| Web document revisions |

::::::::

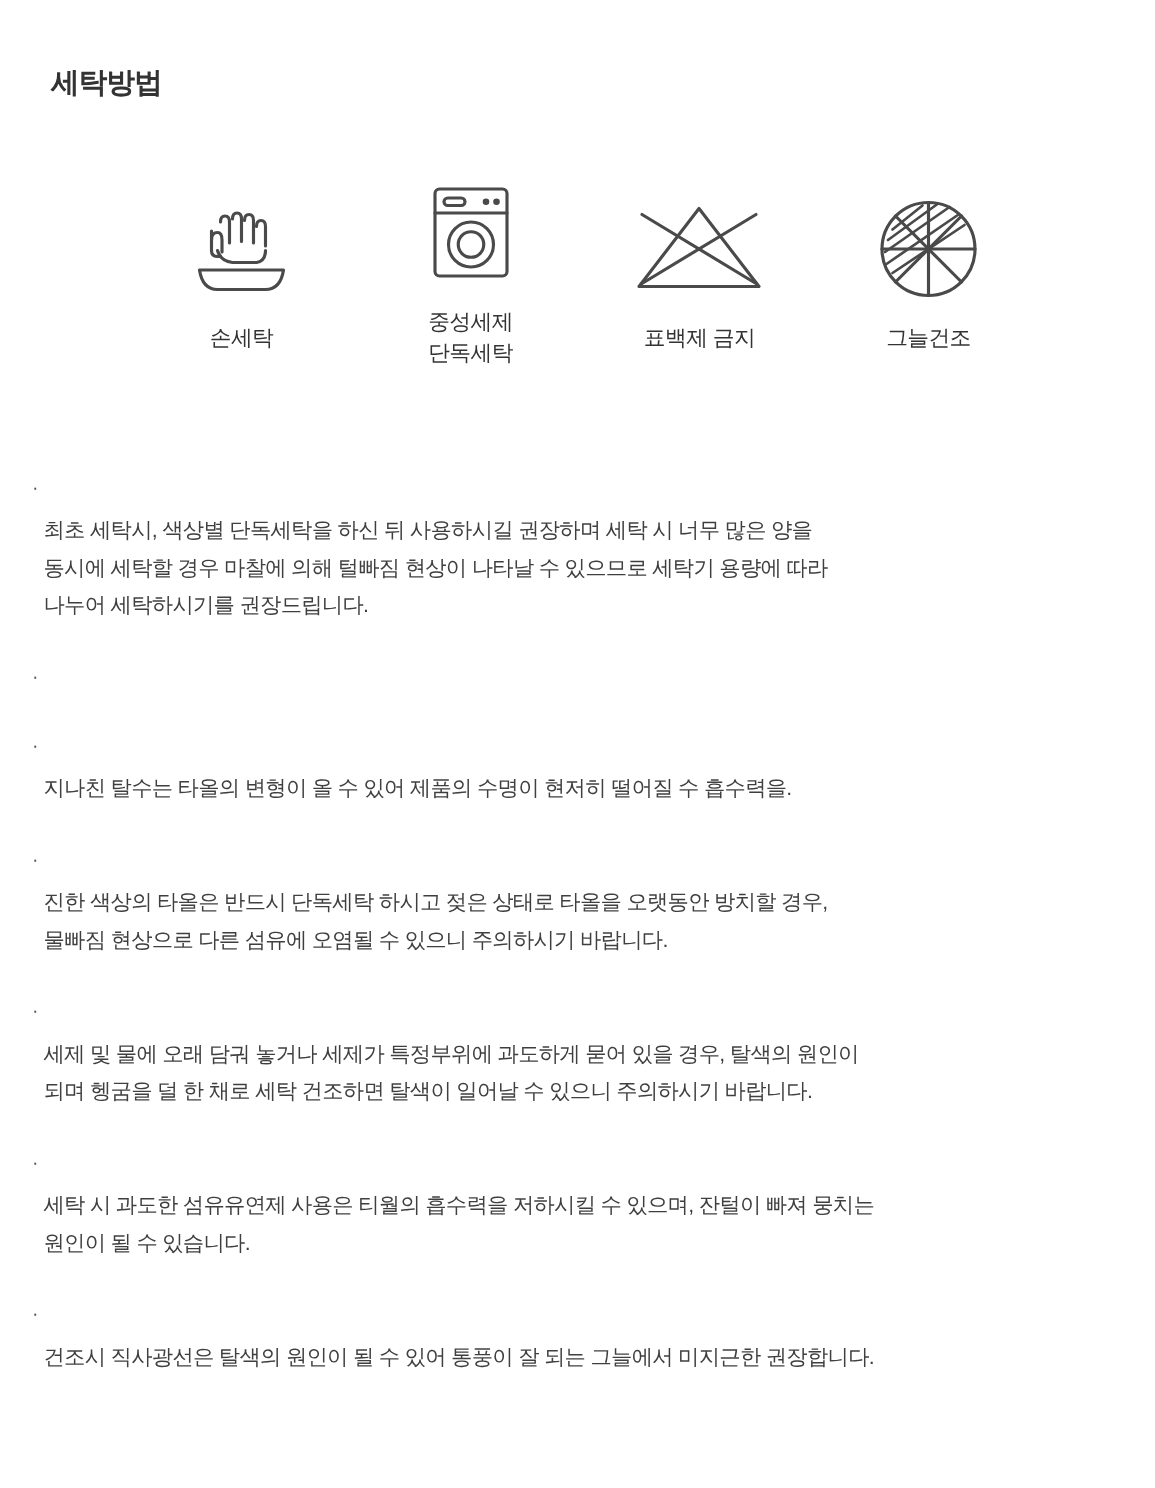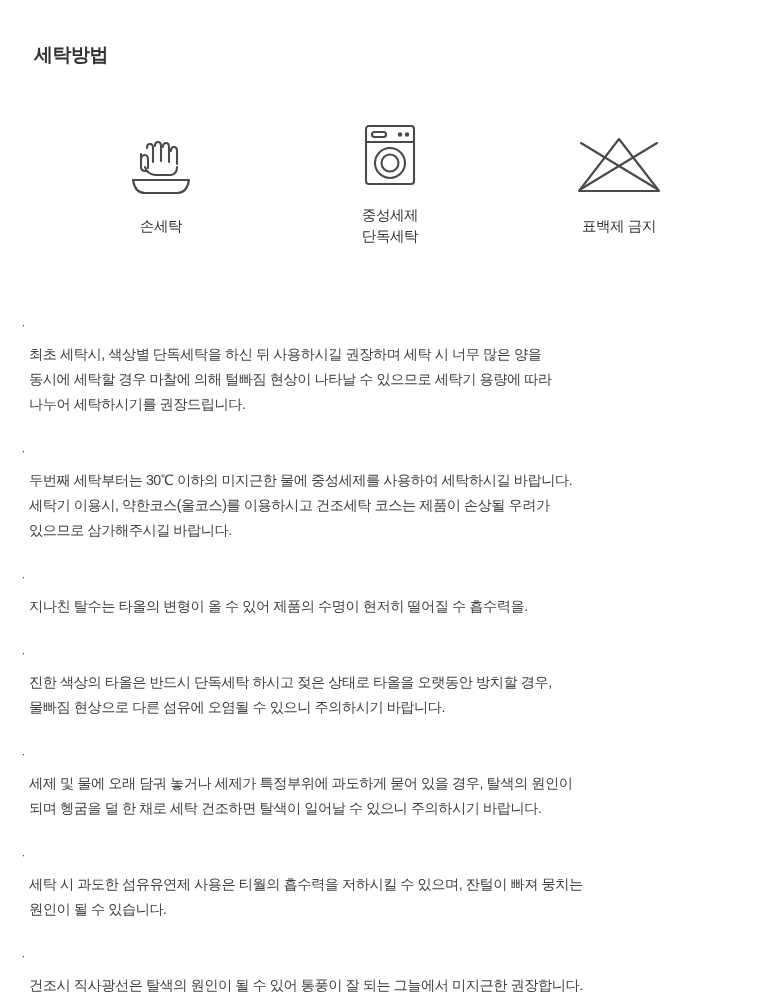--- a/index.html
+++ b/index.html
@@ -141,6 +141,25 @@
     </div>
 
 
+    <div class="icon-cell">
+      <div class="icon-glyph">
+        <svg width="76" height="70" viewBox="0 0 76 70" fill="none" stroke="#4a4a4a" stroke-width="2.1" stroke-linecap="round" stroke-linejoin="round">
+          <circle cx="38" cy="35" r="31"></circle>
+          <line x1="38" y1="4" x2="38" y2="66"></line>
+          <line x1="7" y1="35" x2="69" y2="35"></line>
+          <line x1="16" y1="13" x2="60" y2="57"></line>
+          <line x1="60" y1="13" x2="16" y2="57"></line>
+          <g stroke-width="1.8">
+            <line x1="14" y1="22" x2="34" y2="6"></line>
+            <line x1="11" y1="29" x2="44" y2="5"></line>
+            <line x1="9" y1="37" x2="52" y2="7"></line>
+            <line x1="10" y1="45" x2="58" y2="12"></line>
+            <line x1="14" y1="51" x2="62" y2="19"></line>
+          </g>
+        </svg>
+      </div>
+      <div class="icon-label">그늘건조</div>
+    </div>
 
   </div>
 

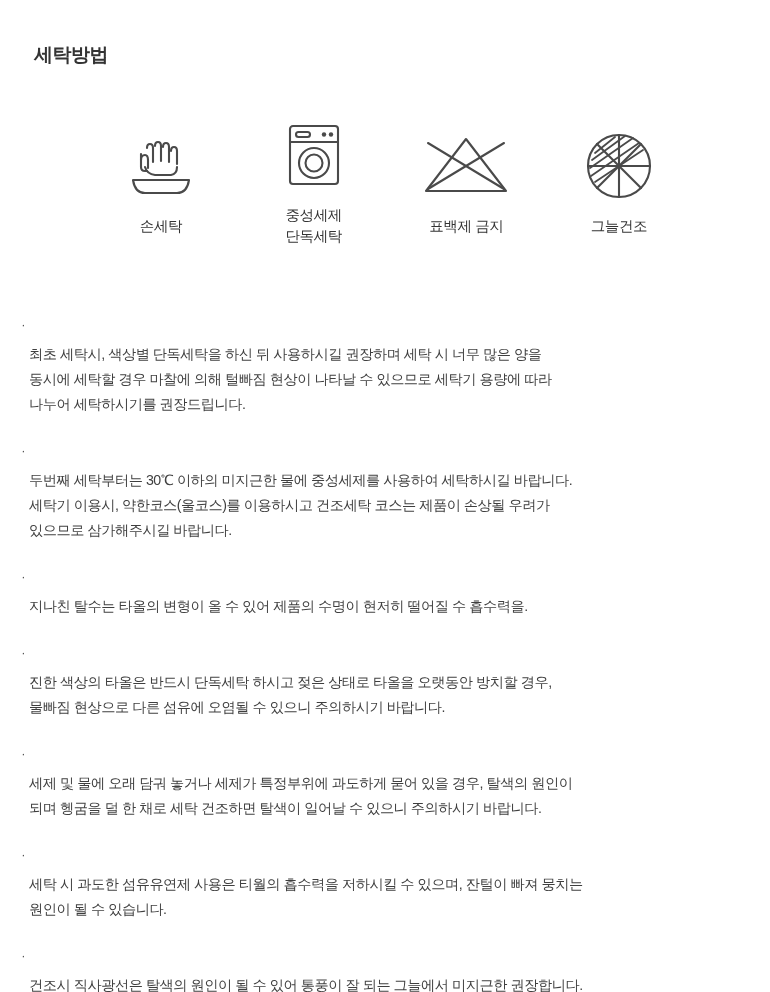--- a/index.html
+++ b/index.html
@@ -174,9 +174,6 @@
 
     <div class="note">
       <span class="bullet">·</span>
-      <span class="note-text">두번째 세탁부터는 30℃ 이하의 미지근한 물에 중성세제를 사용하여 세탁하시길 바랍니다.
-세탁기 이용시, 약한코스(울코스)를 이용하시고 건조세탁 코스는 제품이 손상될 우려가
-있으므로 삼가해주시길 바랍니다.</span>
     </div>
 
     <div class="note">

::::::::

| ACTIVITY |
Which of the lines above include the string "stroke"? Pick them out and copy them.

| OUTPUT OF THE EXERCISE |
+        <svg width="76" height="70" viewBox="0 0 76 70" fill="none" stroke="#4a4a4a" stroke-width="2.1" stroke-linecap="round" stroke-linejoin="round">
+          <g stroke-width="1.8">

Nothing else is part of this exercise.